Mudando um pouco o enfoque, pode-se analisar a desintegração dos atores, ou jogadores, sob um outro ângulo. Vejamos por exemplo o papel das torcidas organizadas sobre o que ocorre em campo. A meu ver, neste contexto são representados pelas entidades de classe. Impressionante a apatia de grande parte. Comparecem ao estádio, mas estranhamente não torcem pela vitória do time da saúde. Novamente a RN 433 é um bom exemplo para entendermos o que quero dizer. Ainda que tenha sido uma iniciativa fundamental e pedagógica para a mudança de postura de uma parte do time (os usuários neste caso), a torcida não comemora este gol. Pelo contrário, enquanto o “time do contra” insiste em dizer que não foi um golaço, aqueles que têm visão equilibrada do esquema técnico de jogo (aspectos técnicos e regulatórios) e deveriam estar comemorando este gol, não levantam os braços para comemorar, não gritam em apoio, não balançam uma única bandeira. Triste ver que entidades representativas de classe (de operadoras e prestadores) não emitiram uma única linha de apoio a esta iniciativa. E, para piorar, enquanto entidades que talvez não saibam, mas na prática contribuem para o time da saúde fracassar do ponto de vista técnico, emitiram comunicado conjunto de repúdio por meio de enormes faixas nos estádios, ou melhor nos órgãos de imprensa. De outro lado, me causa perplexidade constatar que no episódio da RN 433 não vi uma única faixa conjunta nos estádios (linha publicada conjuntamente nos órgãos de imprensa).

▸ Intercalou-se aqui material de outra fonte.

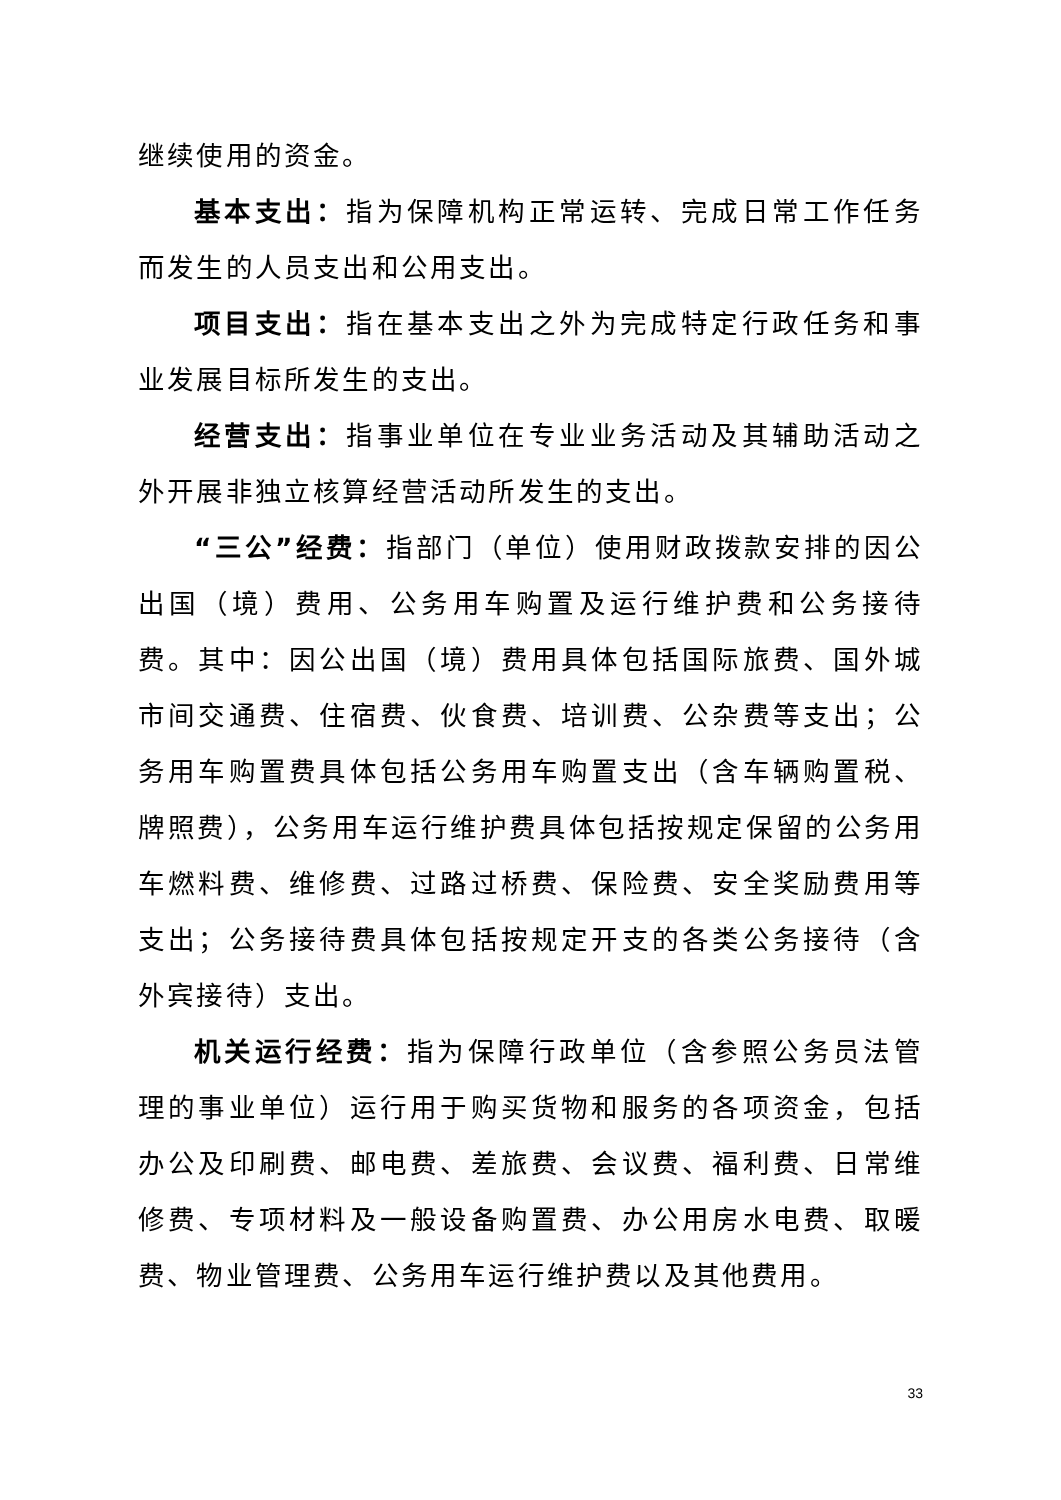继续使用的资金。
基本支出：指为保障机构正常运转、完成日常工作任务而发生的人员支出和公用支出。
项目支出：指在基本支出之外为完成特定行政任务和事业发展目标所发生的支出。
经营支出：指事业单位在专业业务活动及其辅助活动之外开展非独立核算经营活动所发生的支出。
“三公”经费：指部门（单位）使用财政拨款安排的因公出国（境）费用、公务用车购置及运行维护费和公务接待费。其中：因公出国（境）费用具体包括国际旅费、国外城市间交通费、住宿费、伙食费、培训费、公杂费等支出；公务用车购置费具体包括公务用车购置支出（含车辆购置税、牌照费），公务用车运行维护费具体包括按规定保留的公务用车燃料费、维修费、过路过桥费、保险费、安全奖励费用等支出；公务接待费具体包括按规定开支的各类公务接待（含外宾接待）支出。
机关运行经费：指为保障行政单位（含参照公务员法管理的事业单位）运行用于购买货物和服务的各项资金，包括办公及印刷费、邮电费、差旅费、会议费、福利费、日常维修费、专项材料及一般设备购置费、办公用房水电费、取暖费、物业管理费、公务用车运行维护费以及其他费用。
33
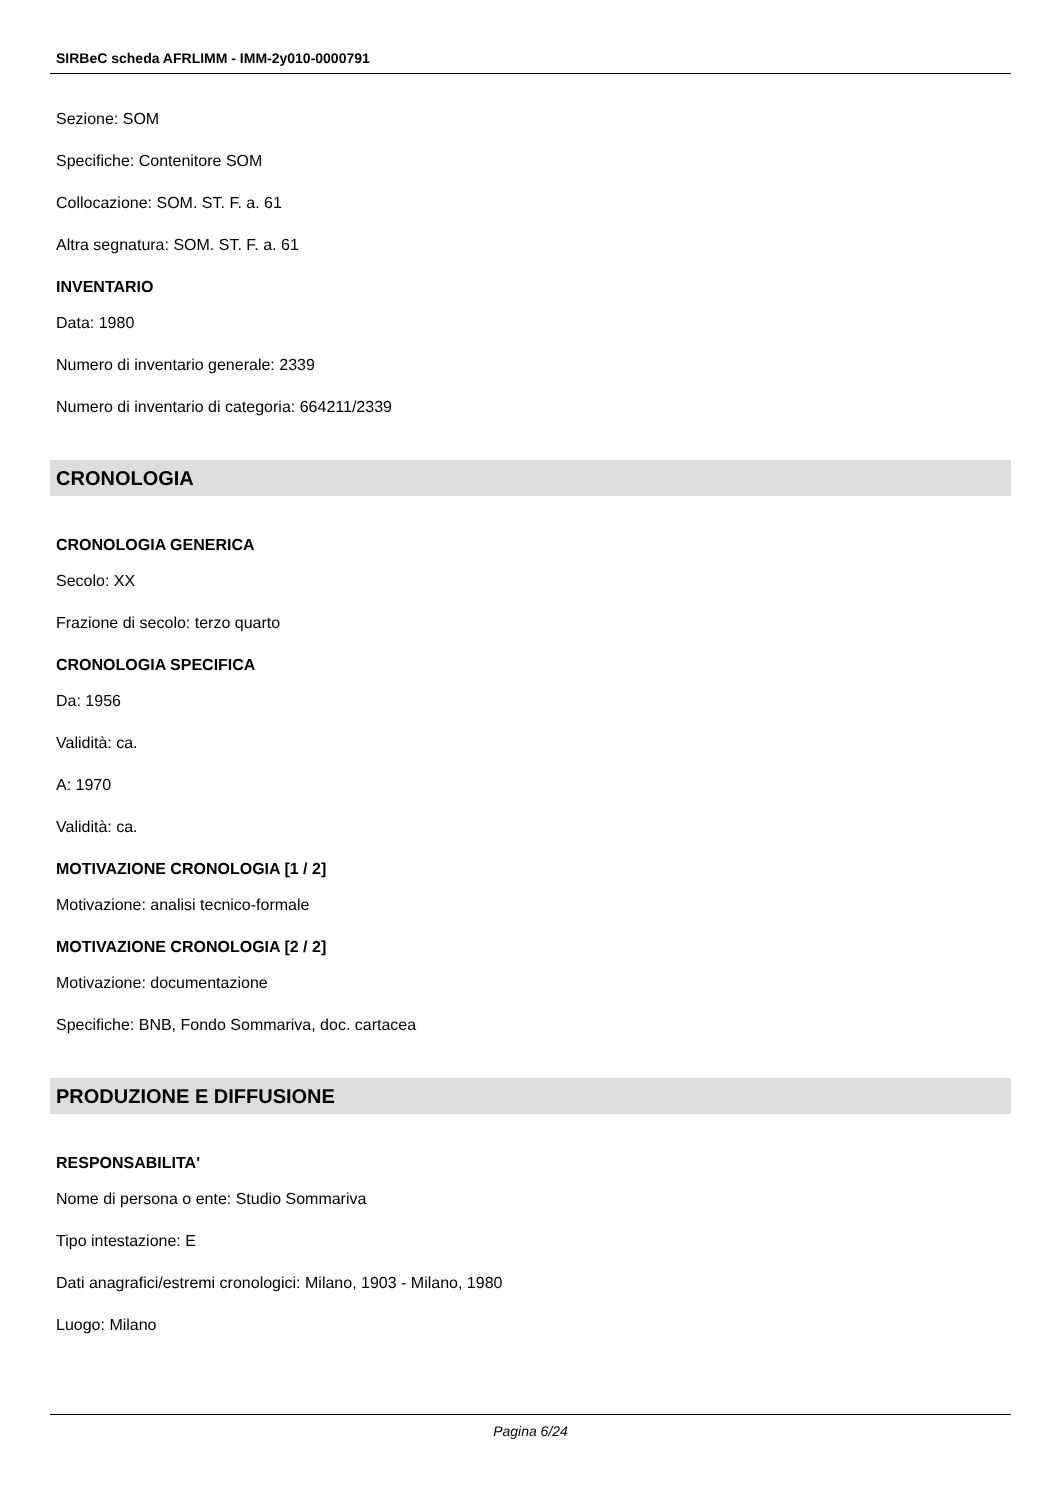SIRBeC scheda AFRLIMM - IMM-2y010-0000791
Sezione: SOM
Specifiche: Contenitore SOM
Collocazione: SOM. ST. F. a. 61
Altra segnatura: SOM. ST. F. a. 61
INVENTARIO
Data: 1980
Numero di inventario generale: 2339
Numero di inventario di categoria: 664211/2339
CRONOLOGIA
CRONOLOGIA GENERICA
Secolo: XX
Frazione di secolo: terzo quarto
CRONOLOGIA SPECIFICA
Da: 1956
Validità: ca.
A: 1970
Validità: ca.
MOTIVAZIONE CRONOLOGIA [1 / 2]
Motivazione: analisi tecnico-formale
MOTIVAZIONE CRONOLOGIA [2 / 2]
Motivazione: documentazione
Specifiche: BNB, Fondo Sommariva, doc. cartacea
PRODUZIONE E DIFFUSIONE
RESPONSABILITA'
Nome di persona o ente: Studio Sommariva
Tipo intestazione: E
Dati anagrafici/estremi cronologici: Milano, 1903 - Milano, 1980
Luogo: Milano
Pagina 6/24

Por fim, falemos do esquema tático propriamente dito. O 3-3-3 da saúde não trará grandes resultados e já coloca o campeonato em risco. Afinal, insistir na tríade doença-hospital-tecnologia aliado a um modelo de remuneração conflitante, tem levado aos desperdícios e ineficiências e todos têm pago um preço altíssimo….muitos, aliás, já deixam de conseguir inclusive pagar. Vide a exclusão de 3 milhões de torcedores dos estádios, ou melhor, beneficiários da Saúde Suplementar. Onde está o 1-1-1 (prevenção-saúde-médico) vencedor? Mudar o esquema tático, ou modelo assistencial, nesta linha, com certeza nos levaria a resultados fantásticos. Em suma, a mudança mais importante que precisa ocorrer, sem desmerecer as demais, é o que chamo de “mudar o jogo jogado dentro de campo”, ou seja, focar o modelo assistencial em saúde e integrá-lo a partir da correção de incentivos.
Mas e o técnico, onde entra nisso? No caso da nossa seleção e de nossos times em geral, basta uma curta temporada de resultados ruins para já se pensar em mudanças. Bem, no campo da saúde não é diferente. Afinal, já pararam para pensar que, apenas nos últimos 20 anos tivemos 13 Ministros da Saúde? Como pode dar certo um time onde a politicagem da saúde pode prevalecer sobre a política de saúde? É por estas e outras que, enquanto não mudarmos as posturas dos envolvidos, continuaremos caminhando rumo ao abismo com nossa “fantástica” (anti) seleção da saúde.